NBC News: “From sperm donor to ‘Dad’: When strangers with shared DNA become a family” — “When Peter Ellenstein goes out to dinner with his children, who range in age from 17 to 30, the meals are raucous, and there is always a lot of catching up to do — especially because no one in the family knew each other before last October.

“Ellenstein, 57, donated sperm anonymously in his 20s and early 30s to make some extra cash, and never expected to meet any of his offspring. But this past year, thanks to online tools, including DNA test kits, he discovered that he has at least 24 biological children. A divorced theater director living in Los Angeles who never raised any kids of his own, Ellenstein has met 20 of them so far. One calls him every day and recently took a three-week trip to Europe with him; others are less involved, but still show up to family dinners, some with the hope that he’ll pick up the check.

“When Ellenstein first found out about his offspring, ‘it was just a huge shock,’ he said. Fearing the interactions might be awkward or disappointing, he was initially reluctant to meet his children.

“Now, though, his life revolves around them — whether he’s proudly introducing them to his mother or helping them play practical jokes on one another.

“‘It’s the best thing that’s ever happened to me,’ he said. ‘Each kid so far that I’ve met is a whole other adventure and a whole new exciting thing in my life.’

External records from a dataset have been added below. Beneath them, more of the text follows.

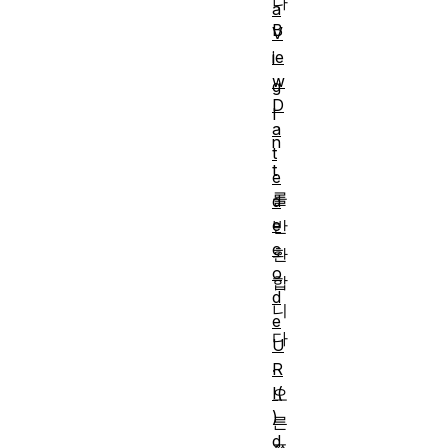
나
a
B
V
ie
i
w
g
D
I
a
n
t
t
e
를
d
e
반
c
환
o
합
d
니
e
다
U
.
R
I(
오
)
른
d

“As more donor-conceived children connect with each other and their biological parents thanks to social media and at-home genetics tests such as 23andMe and Ancestry.com, a new kind of modern family is emerging. The first meeting between half-siblings and sperm donor dads can be fraught, but what follows over the ensuing years may be even more complicated. Some children grow close with their biological fathers and half-siblings, even moving in with them. Others are more hesitant, unsure of how or whether to build a relationship with people whose existence, in some cases, was a family secret.”